When it comes to fishing in North Carolina, an angler has a wide range of choices. Take your pick of mountain streams, lakes, rivers, inshore coastal waters, and the deep sea. The same type of fishing is also an option in Georgia and South Carolina. Depending on the type of fish you are chasing or the body of water, the kind of reel can vary greatly. In North Carolina, what are the five most frequently used types of fishing reels.
Why do you need different types of fishing reels
The type of reel varies based on how a bait or lure is presented to a fish, the size of the fish, and the fishing style you are engaging in. North Carolina, Georgia, and South Carolina have a significant amount of species to target. Whether you are fishing for catfish in North Carolina or trout, the equipment may vary. Hence, you may need to utilize more than one type of reel, depending on what you are chasing.
The fly reel dates back to one of the original reels used by fishermen. This type of reel can be used for both freshwater or saltwater fishing.

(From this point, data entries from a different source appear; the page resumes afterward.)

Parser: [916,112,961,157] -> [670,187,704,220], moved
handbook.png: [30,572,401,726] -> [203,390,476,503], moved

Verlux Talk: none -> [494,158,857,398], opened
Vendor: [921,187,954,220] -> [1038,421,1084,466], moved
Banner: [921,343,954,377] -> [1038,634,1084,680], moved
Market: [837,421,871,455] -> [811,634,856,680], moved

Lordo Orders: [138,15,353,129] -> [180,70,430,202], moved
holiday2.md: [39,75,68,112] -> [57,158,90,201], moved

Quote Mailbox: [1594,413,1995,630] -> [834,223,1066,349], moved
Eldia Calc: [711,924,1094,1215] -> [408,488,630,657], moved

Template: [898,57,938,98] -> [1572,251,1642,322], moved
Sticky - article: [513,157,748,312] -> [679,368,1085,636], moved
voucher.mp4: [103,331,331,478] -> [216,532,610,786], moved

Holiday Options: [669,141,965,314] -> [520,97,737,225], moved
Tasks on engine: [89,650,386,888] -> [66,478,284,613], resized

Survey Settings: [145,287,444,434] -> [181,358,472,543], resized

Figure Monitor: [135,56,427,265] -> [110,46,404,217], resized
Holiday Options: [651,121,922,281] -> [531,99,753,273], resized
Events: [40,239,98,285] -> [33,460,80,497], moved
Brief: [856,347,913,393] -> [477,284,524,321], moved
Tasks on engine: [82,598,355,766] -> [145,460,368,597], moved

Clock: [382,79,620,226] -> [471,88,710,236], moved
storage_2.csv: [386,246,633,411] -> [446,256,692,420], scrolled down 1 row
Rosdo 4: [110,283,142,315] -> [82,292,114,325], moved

Whether you’re in search of mountain stream trout or well offshore of the coast casting for sailfish, the fly reel comes in many sizes to suit your needs. A fly fishing rod and reel combination is so versatile it can be used in nearly any body of water.
Crafted from the fly reel is a spinner. The spinning reel is equally functional, but the method of casting is different.
A spinner is ideal for casting topwater lures, dropping bait to the bottom, or casting precisely when sight fishing.
The spinning reel comes in all sizes, from ultralights to heavy with large spools to hold more line. Bring along a lightweight spin fishing reel to catch bait or panfish or head out onto the ocean with a bigger version to target snapper or dolphin fish.
Deep drop reel
The deep drop reel is unique. Deep dropping is fishing the seafloor in extremely deep waters. A reel designed for deep dropping is electric and plugs into the onboard battery system. Because of the depths, hand cranking is often not an option.
Many delicious tasting fish come from the depths. These include tilefish, snowy grouper, wreckfish, and more. Beyond the reel, a multi-hook rig is connected to a heavyweight with a flashing light and sent to the bottom. Bites are pretty quickly seen despite the depths.
A baitcasting reel is a favorite of bass fishermen on lakes. It is precisely the opposite of a spinning reel. Baitcasters have the spool enclosed in a housing rather than beneath the handle.
To cast a baitcasting fishing reel, press the trigger to release the line, whereas the bale must be flipped on a spinner. When the reel is attached to the rod, the guides are on the top rather than the bottom.
Using a baitcasting setup requires practice, but then it is mastered allows for better accuracy. The thumb must be placed on the spool as its being deployed to avoid backlash.
The trolling reel is similar to a baitcaster with the exception that you don’t cast it. Trolling reels have the spools opened to deploy the line behind the boat when dragging baits in the ocean.
Depending on the fish species, the trolling reel can vary in size to battle and land both small fish like schooling-sized mahi-mahi or scaling up to land a trophy blue marlin. Sometimes you can’t always plan to have the proper sized gear, and the unexpected monster takes the bait.
Some of the fish species caught trolling are tuna, wahoo, sailfish, dolphin fish, and more.
It is time to decide what reel you need to go fishing
The decision on which reel to bring when you’re fishing is pretty straightforward. Lake fishing most often utilizes spinners and baitcasting reels. Offshore trolling requires trolling reels. The fly reel is versatile enough for a stream, saltwater, and lake fishing. Inshore or offshore fishing is also well suited for spinning reels. Lastly, if you’re going deep offshore, the deep drop reel will do the trick. You may want to narrow it down to a few types of fishing to limit cost. Fishing equipment is costly.